**Task description:** Your answer should consist of every line from the records that holds the string "values".

**Extracted entries:**

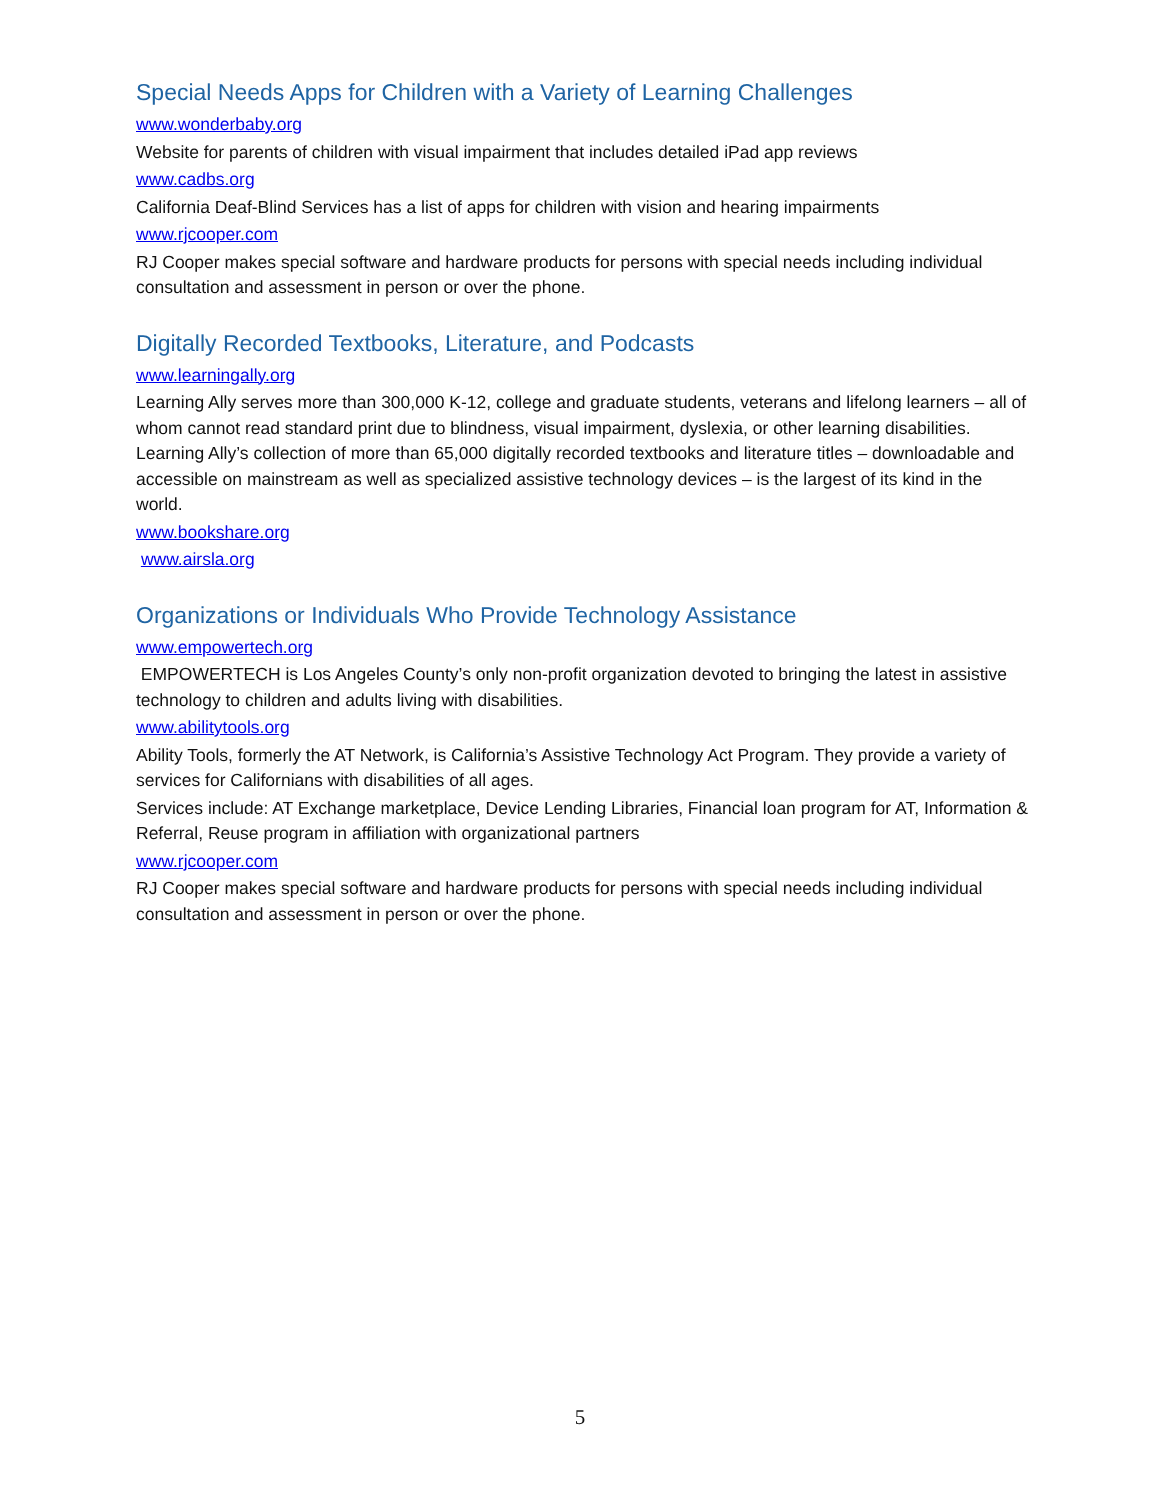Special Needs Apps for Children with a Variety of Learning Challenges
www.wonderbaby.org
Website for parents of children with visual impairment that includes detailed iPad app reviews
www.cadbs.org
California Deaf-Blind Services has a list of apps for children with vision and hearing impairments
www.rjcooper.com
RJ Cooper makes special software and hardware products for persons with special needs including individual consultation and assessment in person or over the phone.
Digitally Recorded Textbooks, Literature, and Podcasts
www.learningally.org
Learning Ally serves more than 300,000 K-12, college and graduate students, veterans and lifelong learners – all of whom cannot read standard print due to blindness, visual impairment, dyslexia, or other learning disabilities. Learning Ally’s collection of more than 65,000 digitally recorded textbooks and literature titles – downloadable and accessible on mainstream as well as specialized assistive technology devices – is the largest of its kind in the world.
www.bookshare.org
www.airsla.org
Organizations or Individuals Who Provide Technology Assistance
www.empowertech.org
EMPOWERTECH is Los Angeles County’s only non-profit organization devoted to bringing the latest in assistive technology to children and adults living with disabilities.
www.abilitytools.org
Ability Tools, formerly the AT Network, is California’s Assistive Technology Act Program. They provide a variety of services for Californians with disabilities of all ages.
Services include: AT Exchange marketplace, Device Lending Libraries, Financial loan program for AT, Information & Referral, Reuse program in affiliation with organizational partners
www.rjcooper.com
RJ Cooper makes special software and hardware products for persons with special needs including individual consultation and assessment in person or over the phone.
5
* * *
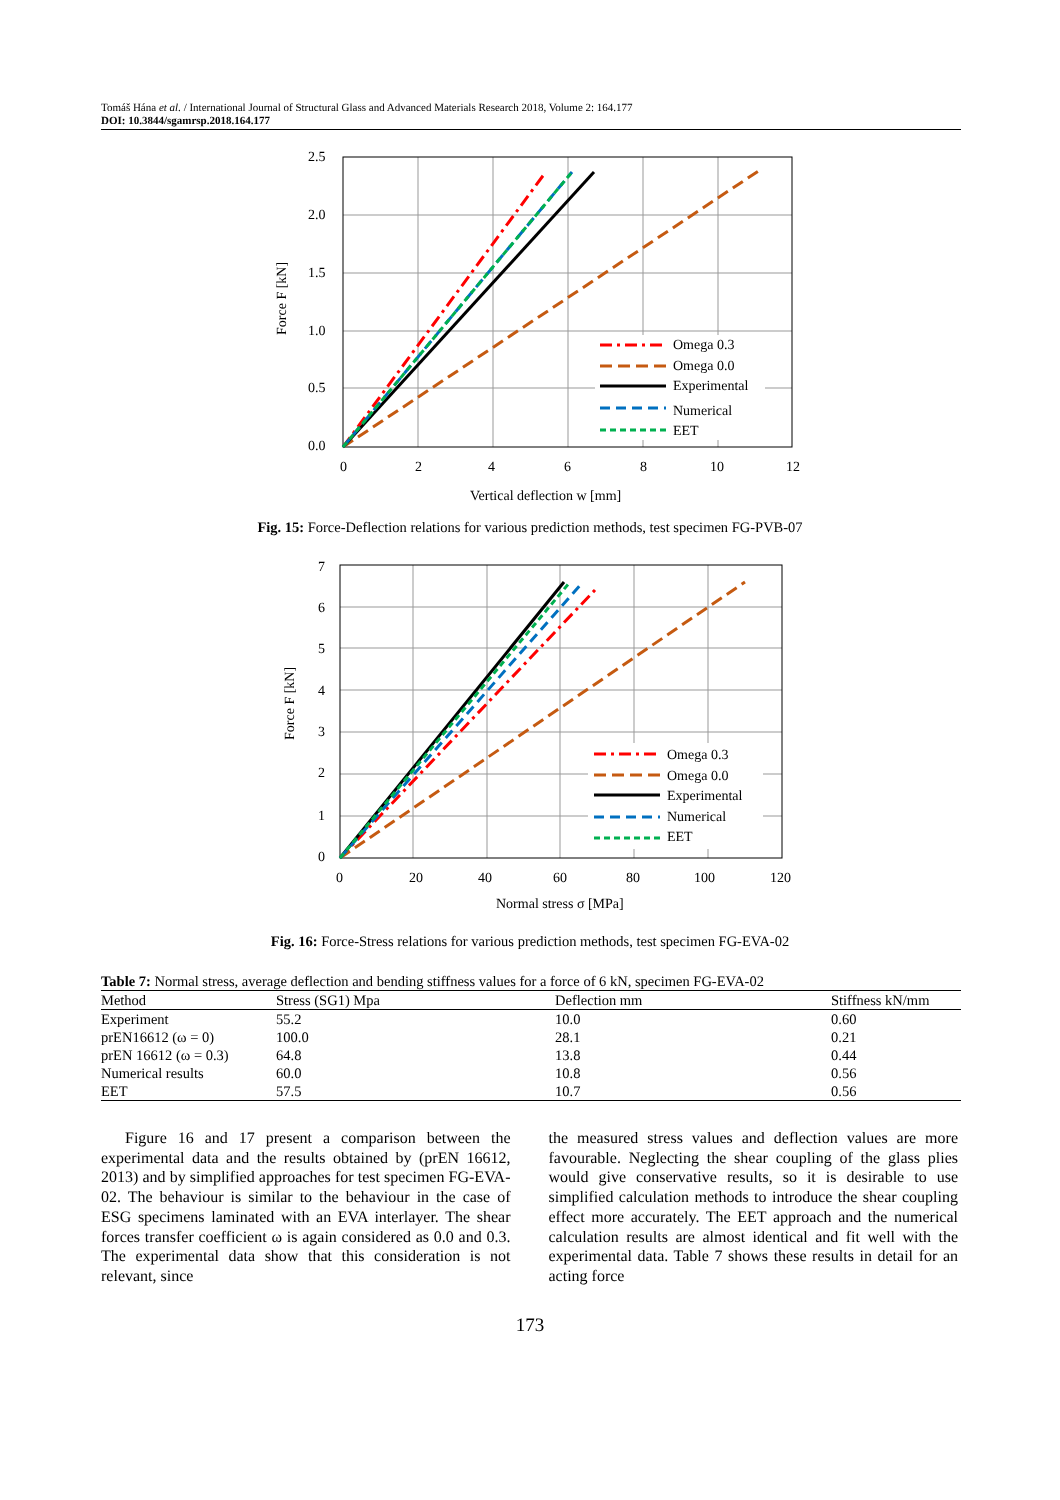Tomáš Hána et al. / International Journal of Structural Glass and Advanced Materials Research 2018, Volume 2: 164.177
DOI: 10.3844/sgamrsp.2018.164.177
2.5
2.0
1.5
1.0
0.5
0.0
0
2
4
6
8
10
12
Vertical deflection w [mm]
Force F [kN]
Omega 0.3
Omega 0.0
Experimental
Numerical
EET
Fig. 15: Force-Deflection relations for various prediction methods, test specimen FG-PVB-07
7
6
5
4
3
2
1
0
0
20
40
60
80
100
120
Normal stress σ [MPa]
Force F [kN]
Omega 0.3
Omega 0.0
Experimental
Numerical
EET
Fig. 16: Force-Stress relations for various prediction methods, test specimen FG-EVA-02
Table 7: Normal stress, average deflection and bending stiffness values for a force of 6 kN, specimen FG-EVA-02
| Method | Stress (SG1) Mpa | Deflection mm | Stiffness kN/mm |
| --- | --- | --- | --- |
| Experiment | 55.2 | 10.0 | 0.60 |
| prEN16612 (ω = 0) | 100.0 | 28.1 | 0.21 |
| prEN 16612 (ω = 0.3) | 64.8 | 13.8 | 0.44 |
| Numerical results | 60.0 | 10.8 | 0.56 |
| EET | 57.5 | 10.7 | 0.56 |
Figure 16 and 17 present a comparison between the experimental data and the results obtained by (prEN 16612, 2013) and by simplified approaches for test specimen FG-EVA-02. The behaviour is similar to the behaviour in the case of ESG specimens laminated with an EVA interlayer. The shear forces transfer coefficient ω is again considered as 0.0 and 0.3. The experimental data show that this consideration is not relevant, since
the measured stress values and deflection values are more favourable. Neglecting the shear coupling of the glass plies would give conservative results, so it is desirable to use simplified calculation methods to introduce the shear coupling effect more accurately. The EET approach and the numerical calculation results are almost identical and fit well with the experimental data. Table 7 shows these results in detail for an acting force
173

**Exercise answer:**
Table 7: Normal stress, average deflection and bending stiffness values for a force of 6 kN, specimen FG-EVA-02
the measured stress values and deflection values are more favourable. Neglecting the shear coupling of the glass plies would give conservative results, so it is desirable to use simplified calculation methods to introduce the shear coupling effect more accurately. The EET approach and the numerical calculation results are almost identical and fit well with the experimental data. Table 7 shows these results in detail for an acting force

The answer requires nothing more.